**Belge alıntısı**
>>>
18 Kasım 2011 Cuma 00:14A+A-

Abdülmecit CHP'nin neyi olur? Gündem Sultan Abdülmecit'i anma törenlerine kilitlendi. Ne kilitlenme ama!

Söyleyenler kendin bilmez bilenler söylemez hesabı, odununu kapan kapana.

Muazzam bir rol çalma durumu var ortada.

Batılılaşmayı, hayat tarzı olarak idrak eden ve bunu Sarayda yürürlüğe koyan Abdülmecit'e; gardırop batıcılığının hamisi olarak CHP'nin neden karşı çıktığını anlamak güç diyeceğim de... Anlıyorum. Çünkü onlar manevralarını madem hükümet böyle diyor öyleyse karşı çıkalım taktiği üzerinden yapıyor.

Esas AK Parti İktidarına şaşırmamız gerekiyor.1970'li yıllarda hâkim olan Abdülmecit söylemlerini ve eleştirilerini hatırlıyorum da... Yaptığı resimler, dinlediği müzikler, İngiliz Büyükelçiliğinde dans etme girişimleri filan... En sevilmeyen padişah'tı. "Açılımın padişahı" olarak hatırlamayı ve dahi hatırlatmayı uygun gördüler demek ki.

"Modern Türkiye Tarihi"

Tüyap kitap fuarı devam ediyor. Çok satanlar listesine ve fuarda ilgi gören kitaplara ve yazarlara bakınca; Tanzimat modernleşmesinin devam eden damarını daha yakından görüyoruz.

Ne demek istiyorum? Ne demek istediğimi, Modern Türkiye Tarihi'nin yazarı Carter Findley'in satırlarını ödünç alarak cevaplayayım.

"Osmanlıların modern edebi türlerde kaleme aldıkları eserler, başından itibaren eş seçimine odaklandı. Zaten her toplumda doğmakta olan orta sınıf bilincinin gündeme getirdiği ilk sorun görünüşte hep bu olmuştur."(sf.181)

"...Modern edebi türlerin gelişmesi hikâyede bir aşk ilişkisi bulunması yönünde bir beklenti yaratıyordu. Ne var ki en Avrupalılaşmış Müslümanlar bile İslam dininin kadın-erkek ayrımıyla ilgili hükümlerine göre yaşamayı sürdürüyorlardı ve romantik ilişkiler tahayyül etmek için bir şekilde bu hükümleri askıya almak şarttı. Osmanlı okuyucuları açısından bu tip romanlar ne sadece eğlence ne de mevcut gerçekliğin yansımalarıydı. Tam tersine gerçekliğin dönüştürülmesini ima eden eserlerdi bunlar. En hayret verici nokta, görünüşte İslami değerleri ve ataerkil kuralları savunan muhafazakâr yazarların da toplum mühendisliğine katılmalarıydı. Bunların yazdıkları eserler modernliğin sadece siyasetle sınırlı olmadığını ve modernliğe olan İslami yaklaşımların sadece dini hareketlerden kaynaklanmadığını göstermektedir."(sf.185)
<<<
**Kayıtlı veriler**
>>>
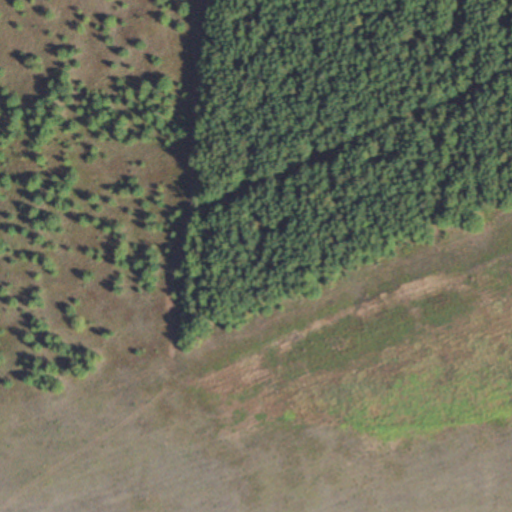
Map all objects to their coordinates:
airport: (300, 397)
<<<
**Hedefler**
• A. Abdülmecit ve modernleşme yazısının bir bölümünü güncelle: "Tüyap kitap fuarı" sözlerini içeren yerden başla, "ödünç alarak cevaplayayım." sözlerinden sonra dur ve bu bölümde "Tüyap kitap fuarı" yerine "İstanbul kitap fuarı" yaz.
• B. Abdülmecit ve modernleşme yazısındaki alıntıya göre, Osmanlıların modern edebi türlerde kaleme aldığı eserler başından itibaren neye odaklandı?
• C. Abdülmecit ve modernleşme yazısını kaldığı yerden sürdür.
Verilere hiçbir görevde ihtiyaç yoktur.

**Alıştırma sonuçları**
• A.
İstanbul kitap fuarı devam ediyor. Çok satanlar listesine ve fuarda ilgi gören kitaplara ve yazarlara bakınca; Tanzimat modernleşmesinin devam eden damarını daha yakından görüyoruz.

Ne demek istiyorum? Ne demek istediğimi, Modern Türkiye Tarihi'nin yazarı Carter Findley'in satırlarını ödünç alarak cevaplayayım.

• B. Eş seçimine odaklandı.

• C.
Türk modernleşmesinin izini sürmek açısından romanları mercek altına alan Findley'; Ahmet Mithat Efendi'nin Müşahedat romanı ile Fatma Aliye'nin Muhazarat ( Muhâdârat) romanını mukayese ederek çok çarpıcı bir bakış açısı ortaya koyuyor.

Findley, Muşehedat'ı bir iş adamı romanı olarak tahlil ediyor ve Ahmet Mithat Efendi'nin başaran kadın olarak gayri Müslim kadın örneklerini Müslüman kadınlar için rol model olarak sunması üzerinde duruyor.

Findley'in Ahmet Mithat Efendi'nin rol model olarak gayrim Müslim kadınları roman kahramanı yapmasını parantez içine alarak 1970'yil yılların "Hidayet Romanları"na hızlıca bir geçiş yapalım.

Neden geçiş yapıyoruz? Ahmet Mithat Efendi'nin ortaya koyduğu muhafazakâr bakış açısını merkeze almadan, günümüz aile yapısı, kadın- erkek ilişkilerine dair eleştirel bir bakış açısı geliştirmemiz mümkün görünmüyor.

Hidayet romanları, dindar bir aile atmosferi içinde yaşamış dini bütün kızları roman kahramanı yapamadı. "Öteki mahalle"nin kızlarının hidayetini gerçekleştiren ERKEK kahraman, Öteki mahalle kızlarının kalbini "dünyevi ve uhrevi olarak" feth ederek "cihat"ını tamamladı.

Findley Tanzimat'ın erkek romancılarının, Müslüman kadınlara dair bir fikri olmadığı için kadın ile erkeğin mekansal birlikteliğini gayri Müslim kadınlar üzerinden kurduğunu; erkek yazarların zorlanmalarına karşın Fatma Aliye'nin Müslüman kadınları roman kahramanı yapma başarısını şöyle değerlendiriyor: "Başarısının sırrı, bir Müslüman kadının hak ve salahiyetlerini bilmesidir."

Sorunumuz bu gün dahi Müslüman kadınların, kadınların hak ve salahiyetlerini bilmelerine rağmen Müslüman erkeklerin bu salahiyetleri ne kadar kabul ettiği ya da edemediği değil mi?

Müteşebbis Muhafazakâr erkek romanı neden tutmadı?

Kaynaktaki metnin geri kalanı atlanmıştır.